You either have a different mpi binary than the default configuration uses or fdistdump is not in your path. Open the 'config.php' and edit the value of $FDUMP variable. If you have a different mpi, replace the full path to the mpiexec from mpich with full path to your alternative to mpiexec. If you don't have fdistdump in your $PATH, enter the full path to its binary. Also check the variable $SINGLE_MACHINE. If you intend to run fdistdump on a cluster using fdistdump-ha, it has to be set to false.

My webserver does not use /var/www/html

Copy the contents of the web wherever your webserver wants it to be. Then open the 'config.php' and edit the $BASE_DIR variable with the correct path. Do not omit the final slash.

I want to save my flow data somewhere else

In that case, create your flow data folder wherever you want, but don't forget to set up groups and permissions properly. Then, you need to edit the 'profiles.xml' and rewrite all directory paths to reflect the folder you want to use. You also need to change the directory to 'profiles.xml' listed in 'startup.xml'.

After you have that, open 'config.php' and edit variables $IPFIXCOL_DATA (do not omit final slash) and $IPFIXCOL_CFG to reflect the new paths. If you want to have the ipfixcol pidfile somewhere else (it is neccessary for updating the profiles configuration on the fly), edit also the $PIDFILE variable.

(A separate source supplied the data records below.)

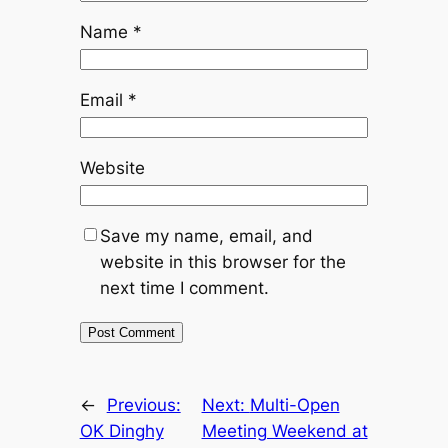
Name
*
Email
*
Website
Save my name, email, and
website in this browser for the
next time I comment.
←
Previous:
Next:
Multi-Open
OK Dinghy
Meeting Weekend at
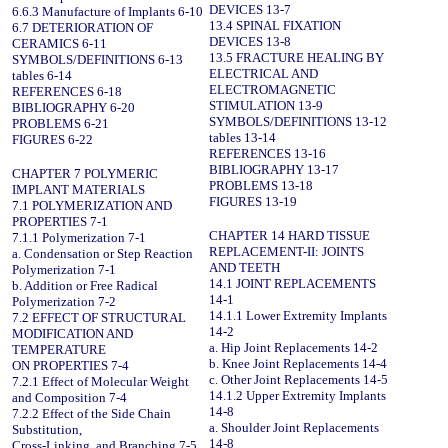
DEVICES 13-7
6.6.3 Manufacture of Implants 6-10
13.4 SPINAL FIXATION
6.7 DETERIORATION OF
DEVICES 13-8
CERAMICS 6-11
13.5 FRACTURE HEALING BY
SYMBOLS/DEFINITIONS 6-13
ELECTRICAL AND
tables 6-14
ELECTROMAGNETIC
REFERENCES 6-18
STIMULATION 13-9
BIBLIOGRAPHY 6-20
SYMBOLS/DEFINITIONS 13-12
PROBLEMS 6-21
tables 13-14
FIGURES 6-22
REFERENCES 13-16
BIBLIOGRAPHY 13-17
CHAPTER 7 POLYMERIC
PROBLEMS 13-18
IMPLANT MATERIALS
FIGURES 13-19
7.1 POLYMERIZATION AND
PROPERTIES 7-1
CHAPTER 14 HARD TISSUE
7.1.1 Polymerization 7-1
REPLACEMENT-II: JOINTS
a. Condensation or Step Reaction
AND TEETH
Polymerization 7-1
14.1 JOINT REPLACEMENTS
b. Addition or Free Radical
14-1
Polymerization 7-2
14.1.1 Lower Extremity Implants
7.2 EFFECT OF STRUCTURAL
14-2
MODIFICATION AND
a. Hip Joint Replacements 14-2
TEMPERATURE
b. Knee Joint Replacements 14-4
ON PROPERTIES 7-4
c. Other Joint Replacements 14-5
7.2.1 Effect of Molecular Weight
14.1.2 Upper Extremity Implants
and Composition 7-4
14-8
7.2.2 Effect of the Side Chain
a. Shoulder Joint Replacements
Substitution,
14-8
Cross-Linking, and Branching 7-5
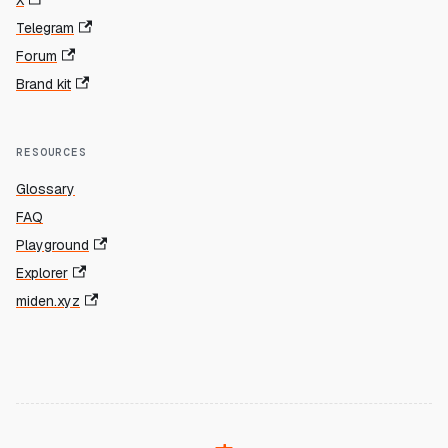
X
Telegram
Forum
Brand kit
RESOURCES
Glossary
FAQ
Playground
Explorer
miden.xyz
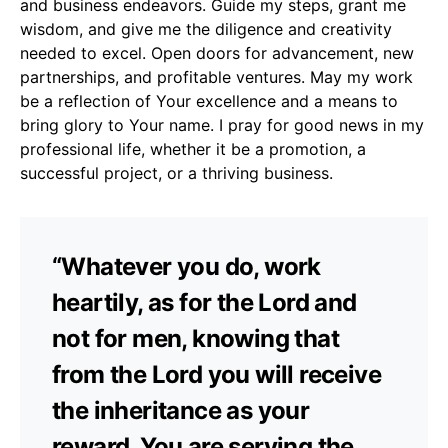
and business endeavors. Guide my steps, grant me
wisdom, and give me the diligence and creativity
needed to excel. Open doors for advancement, new
partnerships, and profitable ventures. May my work
be a reflection of Your excellence and a means to
bring glory to Your name. I pray for good news in my
professional life, whether it be a promotion, a
successful project, or a thriving business.
“Whatever you do, work
heartily, as for the Lord and
not for men, knowing that
from the Lord you will receive
the inheritance as your
reward. You are serving the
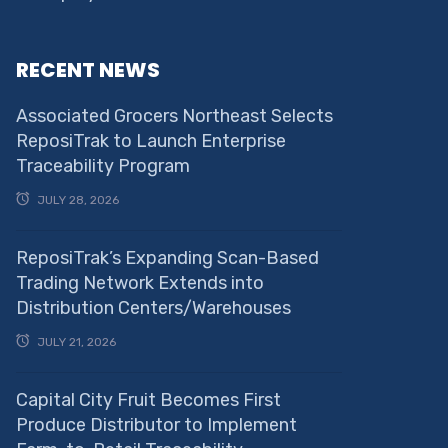
RECENT NEWS
Associated Grocers Northeast Selects
ReposiTrak to Launch Enterprise
Traceability Program
JULY 28, 2026
ReposiTrak’s Expanding Scan-Based
Trading Network Extends into
Distribution Centers/Warehouses
JULY 21, 2026
Capital City Fruit Becomes First
Produce Distributor to Implement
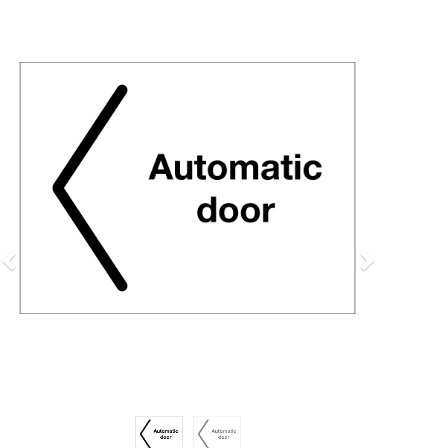
Previous
Next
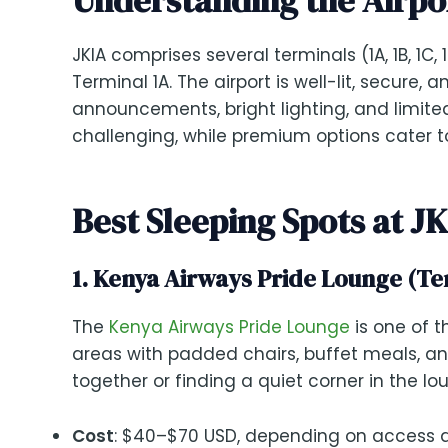
JKIA comprises several terminals (1A, 1B, 1C, 
Terminal 1A. The airport is well-lit, secure,
announcements, bright lighting, and limited
challenging, while premium options cater t
Best Sleeping Spots at J
1. Kenya Airways Pride Lounge (Ter
The
Kenya Airways Pride Lounge
is one of t
areas with padded chairs, buffet meals, and 
together or finding a quiet corner in the lo
Cost
: $40–$70 USD, depending on access d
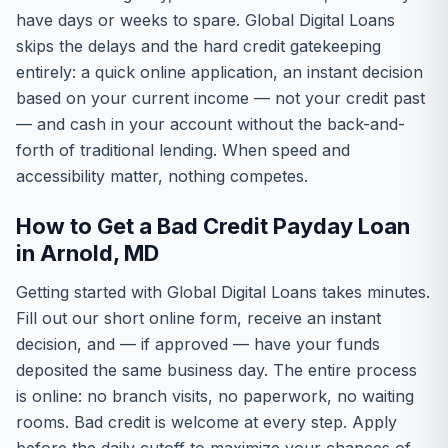
have days or weeks to spare. Global Digital Loans
skips the delays and the hard credit gatekeeping
entirely: a quick online application, an instant decision
based on your current income — not your credit past
— and cash in your account without the back-and-
forth of traditional lending. When speed and
accessibility matter, nothing competes.
How to Get a Bad Credit Payday Loan
in Arnold, MD
Getting started with Global Digital Loans takes minutes.
Fill out our short online form, receive an instant
decision, and — if approved — have your funds
deposited the same business day. The entire process
is online: no branch visits, no paperwork, no waiting
rooms. Bad credit is welcome at every step. Apply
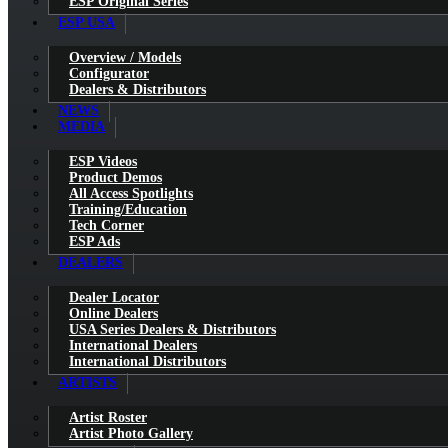
ESP Original Series
ESP USA
Overview / Models
Configurator
Dealers & Distributors
NEWS
MEDIA
ESP Videos
Product Demos
All Access Spotlights
Training/Education
Tech Corner
ESP Ads
DEALERS
Dealer Locator
Online Dealers
USA Series Dealers & Distributors
International Dealers
International Distributors
ARTISTS
Artist Roster
Artist Photo Gallery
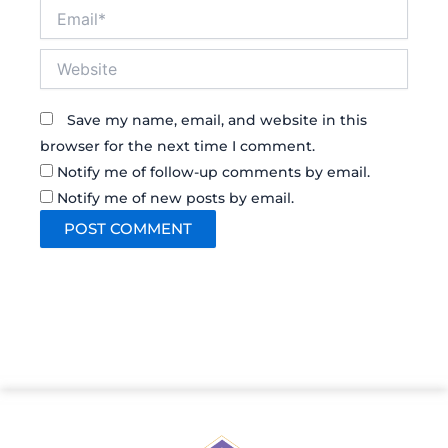
Email*
Website
Save my name, email, and website in this
browser for the next time I comment.
Notify me of follow-up comments by email.
Notify me of new posts by email.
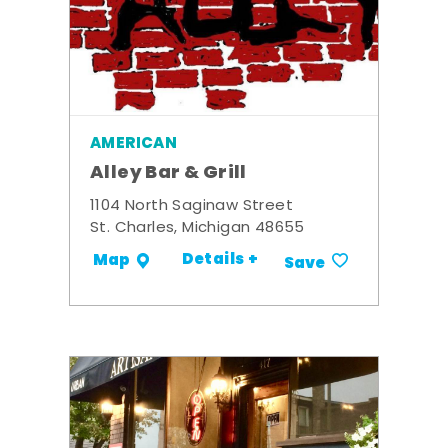
AMERICAN
Alley Bar & Grill
1104 North Saginaw Street
St. Charles, Michigan 48655
Details +
Map
Save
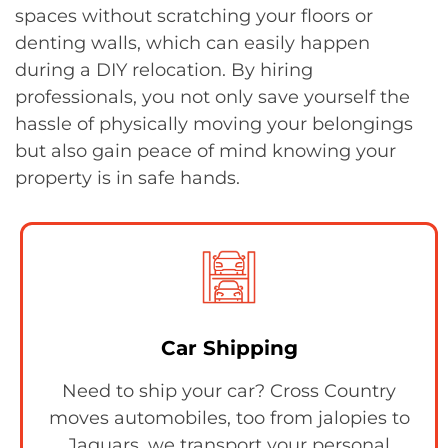
spaces without scratching your floors or
denting walls, which can easily happen
during a DIY relocation. By hiring
professionals, you not only save yourself the
hassle of physically moving your belongings
but also gain peace of mind knowing your
property is in safe hands.
Car Shipping
Need to ship your car? Cross Country
moves automobiles, too from jalopies to
Jaguars, we transport your personal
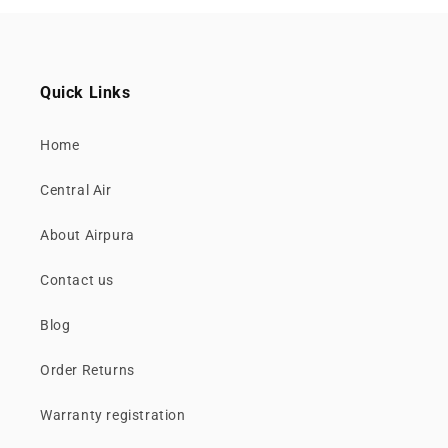
Quick Links
Home
Central Air
About Airpura
Contact us
Blog
Order Returns
Warranty registration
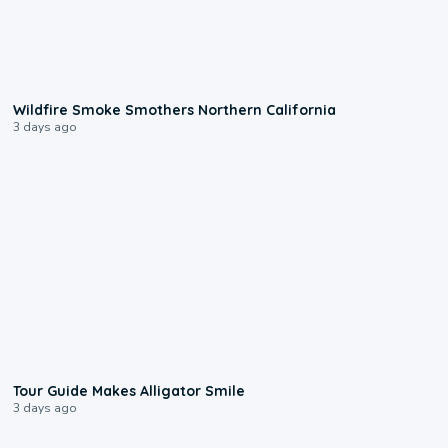
0:17
Wildfire Smoke Smothers Northern California
3 days ago
0:31
Tour Guide Makes Alligator Smile
3 days ago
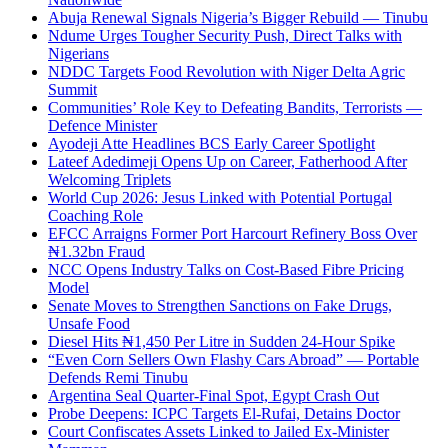
Abuja Renewal Signals Nigeria’s Bigger Rebuild — Tinubu
Ndume Urges Tougher Security Push, Direct Talks with
Nigerians
NDDC Targets Food Revolution with Niger Delta Agric
Summit
Communities’ Role Key to Defeating Bandits, Terrorists —
Defence Minister
Ayodeji Atte Headlines BCS Early Career Spotlight
Lateef Adedimeji Opens Up on Career, Fatherhood After
Welcoming Triplets
World Cup 2026: Jesus Linked with Potential Portugal
Coaching Role
EFCC Arraigns Former Port Harcourt Refinery Boss Over
₦1.32bn Fraud
NCC Opens Industry Talks on Cost-Based Fibre Pricing
Model
Senate Moves to Strengthen Sanctions on Fake Drugs,
Unsafe Food
Diesel Hits ₦1,450 Per Litre in Sudden 24-Hour Spike
“Even Corn Sellers Own Flashy Cars Abroad” — Portable
Defends Remi Tinubu
Argentina Seal Quarter-Final Spot, Egypt Crash Out
Probe Deepens: ICPC Targets El-Rufai, Detains Doctor
Court Confiscates Assets Linked to Jailed Ex-Minister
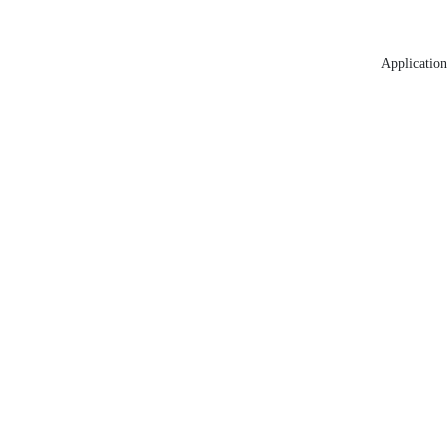
Application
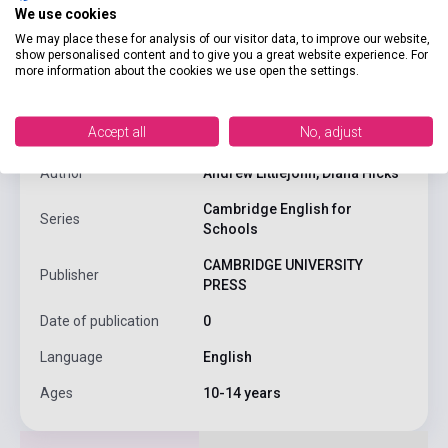
We use cookies
We may place these for analysis of our visitor data, to improve our website,
show personalised content and to give you a great website experience. For
product.attributes
more information about the cookies we use open the settings.
Accept all
No, adjust
ISBN
9780521421768
Author
Andrew Littlejohn, Diana Hicks
Cambridge English for
Series
Schools
CAMBRIDGE UNIVERSITY
Publisher
PRESS
Date of publication
0
Language
English
Ages
10-14 years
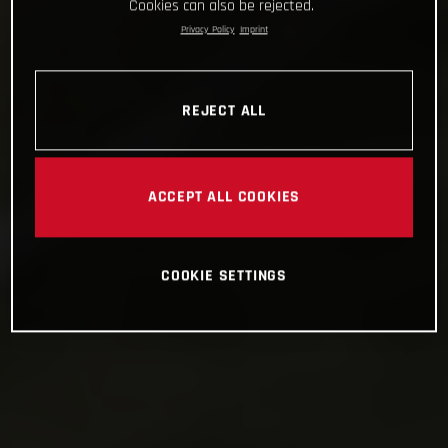
Cookies can also be rejected.
Privacy Policy
Imprint
REJECT ALL
ACCEPT ALL COOKIES
COOKIE SETTINGS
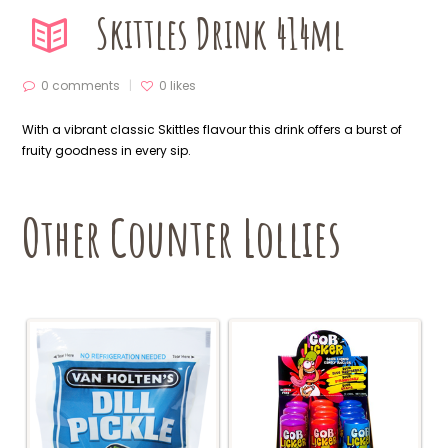
Skittles Drink 414ml
0 comments
0
likes
With a vibrant classic Skittles flavour this drink offers a burst of
fruity goodness in every sip.
Other Counter Lollies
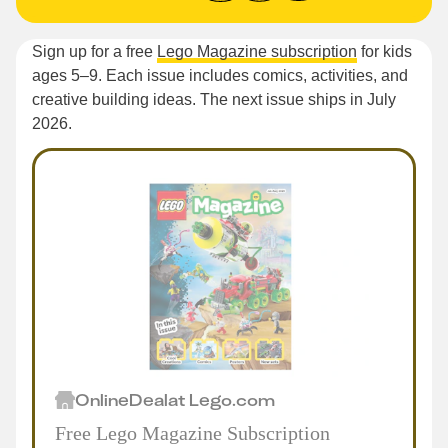
Sign up for a free
Lego Magazine subscription
for kids
ages 5–9. Each issue includes comics, activities, and
creative building ideas. The next issue ships in July
2026.
Online
Deal
at
Lego.com
Free Lego Magazine Subscription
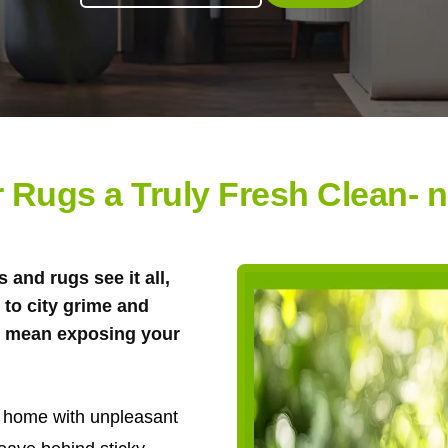
 Rugs a Truly Fresh Clean- 
 and rugs see it all,
to city grime and
't mean exposing your
ur home with unpleasant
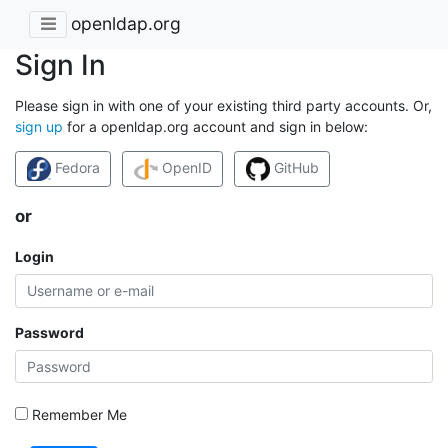
openldap.org
Sign In
Please sign in with one of your existing third party accounts. Or,
sign up
for a openldap.org account and sign in below:
Fedora
OpenID
GitHub
or
Login
Password
Remember Me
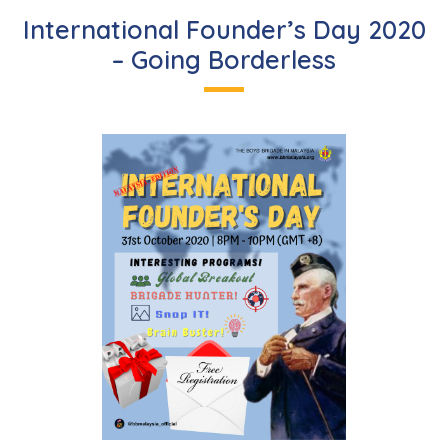
International Founder’s Day 2020
– Going Borderless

The graph is blank / broken

If you just opened the GUI or changed profile, then your currently selected profile has not its data accessible to the apache user. Either the permissions were misset or the 'config.php' is pointing to the wrong directory (did you set the $IPFIXCOL_CFG and $IPFIXCOL_DATA properly? Did you add the final slash?).

Alternatively, you have the GUI opened for a while, you've switched some tabs and returned to the graph and it's blank now. You've probably resized the browser window earlier. To fix this you can resize the window again or reload the page. This problem is due to the dygraphs library used to render the graph that requires to not hide the active graph which is precisely what I need to do when changing tabs. NOTE: this issue has been at least partially fixed. See issue #7 for details.

Even alternatively, your rrdtool is not in your $PATH or it is not in version which supports '-a JSONTIME' export format. If the former is true, edit the $RRDTOOL variable in config.php accordingly. If the latter is true, you'll most probably will have to install rrdtool from the source code.

fdistdump query cannot be killed

Most probably you did request a lot of data that were processed quickly by the fdistdump and send to PHP which is currently struggling to process it and send it to the GUI. Querries can only be killed if the job is still performed by the fdistdump, at the PHP level you just have to wait.

Transaction files could not be created

You've probably changed the $TMP_DIR to the place where apache does not have read+write access. You have no reason to change this variable from the original '/tmp/scgui/' and I recommend you to keep it that way.

Graph is buggy/is not responding

Do not be hasty when using the graph. Whatever you do, the request is send to the server, it gets the data and sends it back to you where it has to be processed. It takes some time and spamming these requests results in mixing them up and the graph will stop responding. Reload the page.

I cannot delete the live profile

Please, do read the disclaimer before deleting the live profile. The live profile cannot be deleted and you have to edit it manually in the text editor. Deleting it from the GUI will only result in deletion of its children.